Nuovi modelli, nuovi percorsi

Una domanda che si affianca alla necessità imprescindibile di un cambiamento organizzativo e culturale. Cambiamento che vede le organizzazioni impegnate a rivedere paradigmi, processi e programmi fino a ieri ben consolidati. Un esempio su tutti, la gestione delle carriere. “Negli ultimi anni la gestione delle carriere ha subito una profonda trasformazione e da una gestione di stampo gerarchico e/o semiautomatico si è passati a una visione quasi ribaltata. In questo scenario, osserviamo nuove modalità nei percorsi di carriera.
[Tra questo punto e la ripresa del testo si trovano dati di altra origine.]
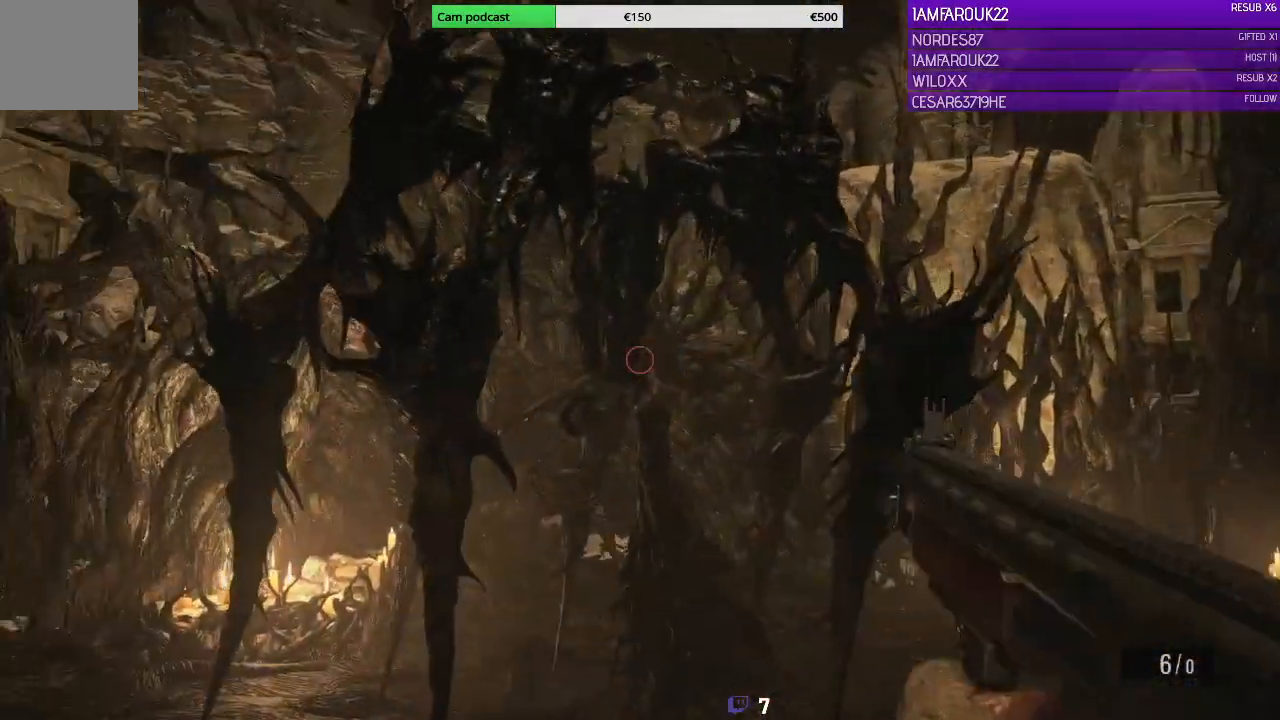
{"dt_ms": 500, "buttons": ["L2", "R2"], "left_stick": "down", "right_stick": "up-left", "events": [[33, "right_stick", "center"], [467, "R2", "down"], [500, "right_stick", "up-left"]]}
Per esempio, accanto alla job rotation, che prevede lo spostamento dei dipendenti in vari e diversi settori dell’azienda, assistiamo alla crescente affermazione del job enrichment, una strategia aziendale che propone al dipendente di assumere nuovi compiti e nuove responsabilità, a un livello superiore e in ambiti diversi rispetto a quelli precedentemente svolti”, segnala Massimo Begelle, Country Manager Italia di Top Employers Institute, l’ente certificatore internazionale delle eccellenze aziendali in ambito HR, che nel 2019 ha certificato oltre 1500 aziende in 118 Paesi del mondo.
“I dati più recenti (2019) della Ricerca Top Employers presentano una gestione delle carriere dove la job rotation viene adottata dall’88% delle aziende italiane e dal 66% delle europee, mentre il job enrichment ha dati capovolti: lo adotta il 91% delle aziende europee e solo il 77% delle italiane. Un dato che va letto come un segnale di maggior irrigidimento e attaccamento a forme tradizionali di carriera delle aziende italiane, piuttosto restie ad affrontare tematiche nuove e innovative. La sfida di un percorso di vero arricchimento professionale in ambiti nuovi, come quello rappresentato non a caso dal job enrichment, trova maggiore applicazione nel resto d’Europa, dove le aziende sono più agili e meno vincolate a vecchie mentalità e schemi prefissati”, conclude Begelle.

Le potenzialità nascoste

E la trasformazione culturale innestata si manifesta anche con un’aumentata attenzione ai singoli lavoratori, con un impegno particolare finalizzato a identificare potenzialità e skill nascoste. “Una nuova cultura digitale comporta una ridefinizione delle responsabilità e delle potenzialità, e una nuova configurazione delle competenze, alcune delle quali assolutamente nuove. Uomini e tecnologia si incrociano, collaborano, si “contaminano” a vicenda per migliorare prestazioni, sicurezza, monitoraggi. Oramai il futuro vede sempre di più gli strumenti e gli aiuti tecnologici applicati anche a livello di linea, e rivolti non solo ai “colletti bianchi”, ma anche agli operai, chiamati a misurarsi in una nuova dimensione, che si potrebbe definire di ‘fabbrica 4.0’”, ha osservato Alessio Radice, Head oh HR Italy, Balkans, Greece & Israel ABB Italia, intervenendo alla HR Conference “People 4.0: il futuro è già qui(?)”, organizzata nel settembre scorso da Top Employers Institute e Osservatorio HR Innovation Practice della School of Management del Politecnico di Milano.

Il ritorno ai fondamentali

Una nuova cultura che deve anche riscoprire i “fondamentali” e ritrovare un approccio “caldo” tra colleghi e collaboratori, privilegiando il fattore umano. “Una trasformazione profonda che si traduce in un impegnativo percorso di cambiamento di mentalità e comportamento da trasmettere a tutta la popolazione aziendale. Che si ottiene focalizzando l’attenzione sul singolo, sul team, sulle azioni da intraprendere per crescere, con attività e iniziative che puntano a coinvolgere la persona nella sua interezza: benessere fisico, psichico, relazionale, aumento dell’autostima e realizzazione. A partire dai piccoli gesti, che sono anche i più significativi. Come un ‘grazie’ detto col cuore o un messaggio scritto a mano, per esprimere la stima verso un collega”, osserva Anna Nozza, HR Business Partner, Accenture Technology ICEG.